As an original and ongoing supporter of Betty’s Run for ALS for more than 25 years, the McCann Family Foundation has helped the ALS Society of Alberta raise millions for research, equipment and client support. Grants from the foundation also helped the Bob Glasgow Grief Support Centre relocate and expand its grief support operations in Calgary.
In addition, as a Patron of the Arts of the Vatican Museum, Murray has assisted financially in the restoration of masterpieces, as well as encouraging and supporting the historic organization to create a web presence and update its systems.
Murray’s many community contributions have not gone unnoticed. In 2012, he received Queen Elizabeth II’s Diamond Jubilee Medal. His Field of Crosses initiative was recognized when he received a Minister of Veterans Affairs Commendation in 2015 and a Meritorious Service Medal in 2016. In 2017, Calgary named him Citizen of the Year and in 2018, the Calgary Stampede honoured him with the Western Legacy Award for Sustained Contribution by an Individual, recognizing his leadership with “western values” as he created a legacy for southern Alberta.

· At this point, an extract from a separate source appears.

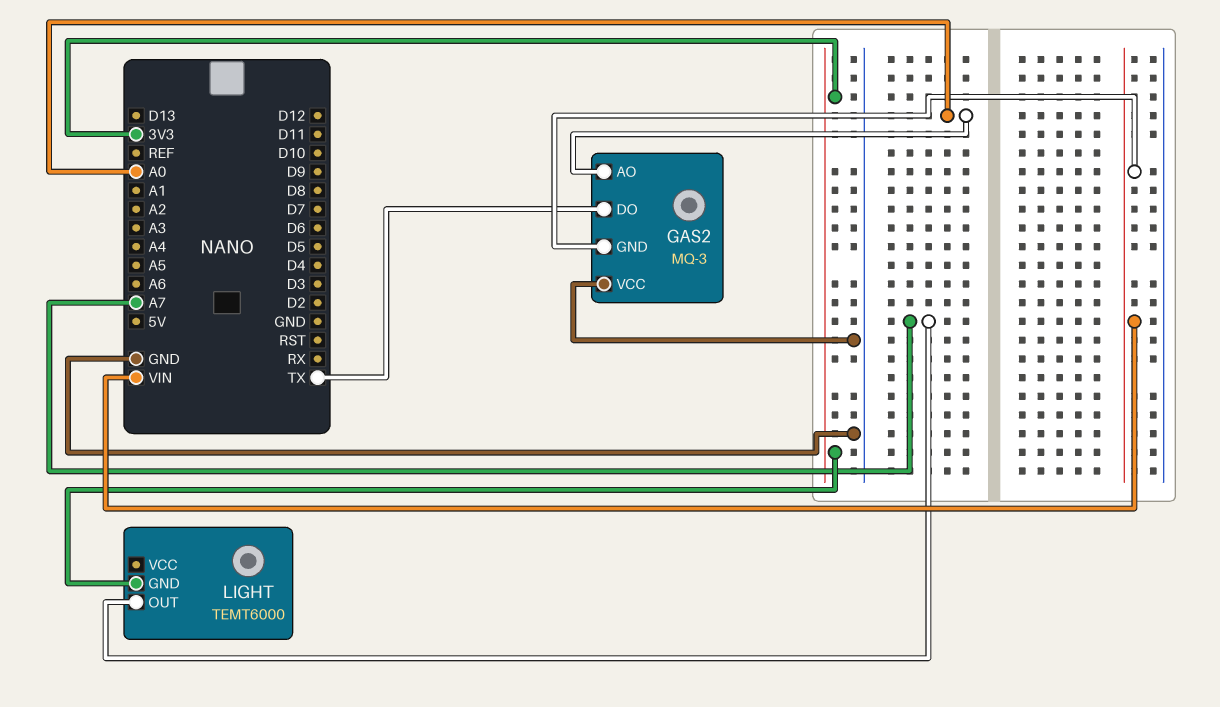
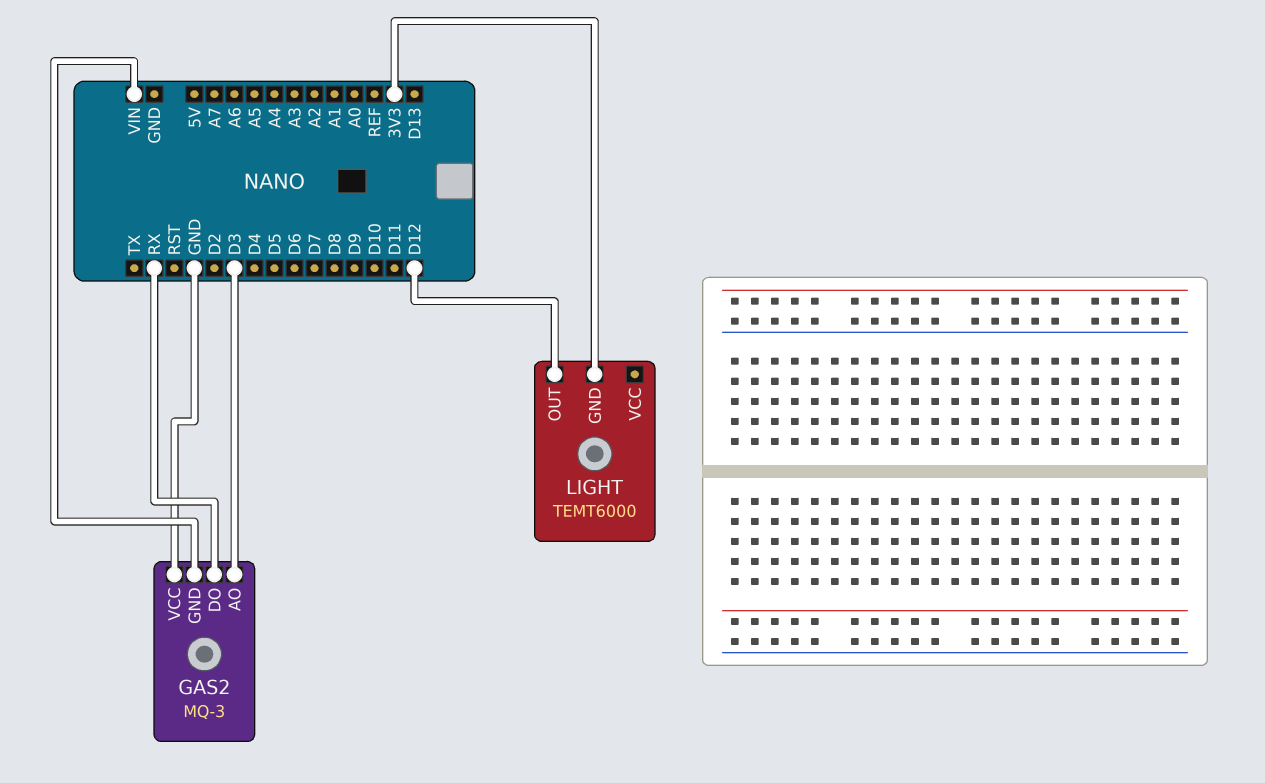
GAS2 pin AO: A0 -> D3
GAS2 pin DO: TX -> RX
LIGHT pin OUT: A7 -> D12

In 2018, Mount Royal University recognized his work with an Honorary Bachelor of Nursing degree.
For more than 50 years, Murray has consistently reinvested proceeds from his entrepreneurial ventures into the community. Entrepreneurialism, he says, is the Alberta Advantage. It is the key to Alberta’s future. “We’ve got to encourage and nurture entrepreneurialism, because it makes things happen. And if things aren’t happening, you make them happen,” says Murray. “We’ve always been a province of entrepreneurs. You don’t need to go to elsewhere to pursue your dreams. You can achieve them right here in Alberta.”
Murray and his wife Carol have seven children, 19 grandchildren and one great granddaughter. When not exploring faraway places, they divide their time between Calgary, Alberta, and Rome, Georgia.